Russell, who took to the stage in the protest, calls it “pandemic-altering science”, adding: “Our message is: it is evil to put profits before protection from HIV.”
ViiV’s head of government affairs and global public health, Helen McDowell, says the treatment involves a complex technology, and ViiV cannot offer it for the $50 to $60 per patient for a year that the daily pills cost. But, she says, they are collaborating with advocacy groups, funders and everyone else in the field, and if there is demand, they can bring the price down.
In Montreal, the company announced an agreement with the Medicines Patent Pool, which will allow three generics companies to be licensed to produce cheap copies. But this could take up to five years, to give the generics time to invest in nano technology and skilled staff. In the meantime, ViiV is the only source.
McDowell says ViiV is “super-excited about CAB-LA PrEP and the possibilities it has for turning the tide on the HIV epidemic”. “We believe that the strongest opportunity is in adolescent girls and women in sub-Saharan Africa: 6,000 adolescent girls and women are getting infected on a weekly basis still.
“One of the things that stops women taking oral PrEP is that daily box of tablets that is visible. They want something discreet that they don’t have to disclose, and they are empowered and in control of it themselves.”

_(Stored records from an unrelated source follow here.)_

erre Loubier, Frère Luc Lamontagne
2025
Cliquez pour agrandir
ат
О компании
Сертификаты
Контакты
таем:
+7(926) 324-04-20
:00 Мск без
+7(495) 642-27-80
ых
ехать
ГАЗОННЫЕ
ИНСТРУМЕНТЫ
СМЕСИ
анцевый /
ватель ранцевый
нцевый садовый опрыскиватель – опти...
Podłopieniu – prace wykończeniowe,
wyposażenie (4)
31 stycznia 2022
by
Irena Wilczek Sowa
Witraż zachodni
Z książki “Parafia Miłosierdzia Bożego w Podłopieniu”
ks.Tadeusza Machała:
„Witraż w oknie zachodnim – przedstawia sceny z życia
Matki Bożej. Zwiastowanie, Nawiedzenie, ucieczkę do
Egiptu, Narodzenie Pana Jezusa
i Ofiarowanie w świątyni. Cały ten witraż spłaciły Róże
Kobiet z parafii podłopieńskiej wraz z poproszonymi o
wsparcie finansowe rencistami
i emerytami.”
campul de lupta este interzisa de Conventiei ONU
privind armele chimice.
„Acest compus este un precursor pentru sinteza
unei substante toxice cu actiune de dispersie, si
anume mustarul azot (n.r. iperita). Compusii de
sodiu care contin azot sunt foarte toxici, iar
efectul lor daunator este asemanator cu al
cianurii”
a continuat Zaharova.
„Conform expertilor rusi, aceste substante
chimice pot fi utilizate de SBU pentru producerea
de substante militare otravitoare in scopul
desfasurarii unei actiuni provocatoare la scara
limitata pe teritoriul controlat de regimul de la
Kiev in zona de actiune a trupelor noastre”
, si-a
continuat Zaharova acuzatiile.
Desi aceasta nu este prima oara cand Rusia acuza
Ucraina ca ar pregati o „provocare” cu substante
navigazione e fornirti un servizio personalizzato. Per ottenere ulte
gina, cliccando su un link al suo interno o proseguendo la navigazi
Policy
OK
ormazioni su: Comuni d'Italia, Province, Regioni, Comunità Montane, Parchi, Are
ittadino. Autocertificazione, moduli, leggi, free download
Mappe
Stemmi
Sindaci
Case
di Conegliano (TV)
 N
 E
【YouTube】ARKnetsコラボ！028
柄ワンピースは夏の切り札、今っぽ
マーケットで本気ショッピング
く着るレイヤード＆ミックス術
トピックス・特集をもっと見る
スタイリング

Mitchell Warren, who runs the advocacy group Avac, is close to HealthGap, and collaborates – without taking funding – with ViiV. He says that Avac is part of a new coalition announced at the conference, with the WHO, Unitaid, UNAids and the Global Fund. The coalition will work out how to fund CAB-LA and get it to those who need it. He thinks they could talk out their differences.
“I’m sad that we don’t find ways to the conversation more strategically. The activists raise really important issues,” he says. “I wish more people would engage with the conversation. I don’t think any of us are that far apart.”
What’s needed now, he says, is to get the message out: “We need to think about how we market prevention. We are in a bubble. If we want people at risk of HIV to even think of any kind of prevention, we have got to raise the temperature.”
The Montreal conference this year had none of the heat of two decades ago, not least because it was partly online. But there was much talk of apathy – not among HIV advocates, but in the world in general. There was a sense that much of the world thinks Aids is a problem of the past.
They are partly a victim of their own success, says Prof Sharon Lewin, president-elect of the scientific International Aids Society, which runs the conference. And while Covid has taught many people about viruses, it has wiped HIV off the front pages. “It’s unrealistic to think we can go back to the visibility of 25 years ago,” she says.
There is, however, a risk gains could be lost. Already, global targets are off track and funding is endangered. CAB-LA is one potential success story. Botswana’s massive achievement in containing its HIV epidemic, so that 95% of people with HIV know their status and 95% of those are on treatment and no longer infectious, is another.
“The virtual elimination of HIV really can be done,” says Lewin. “We want the optimism to be seen everywhere.”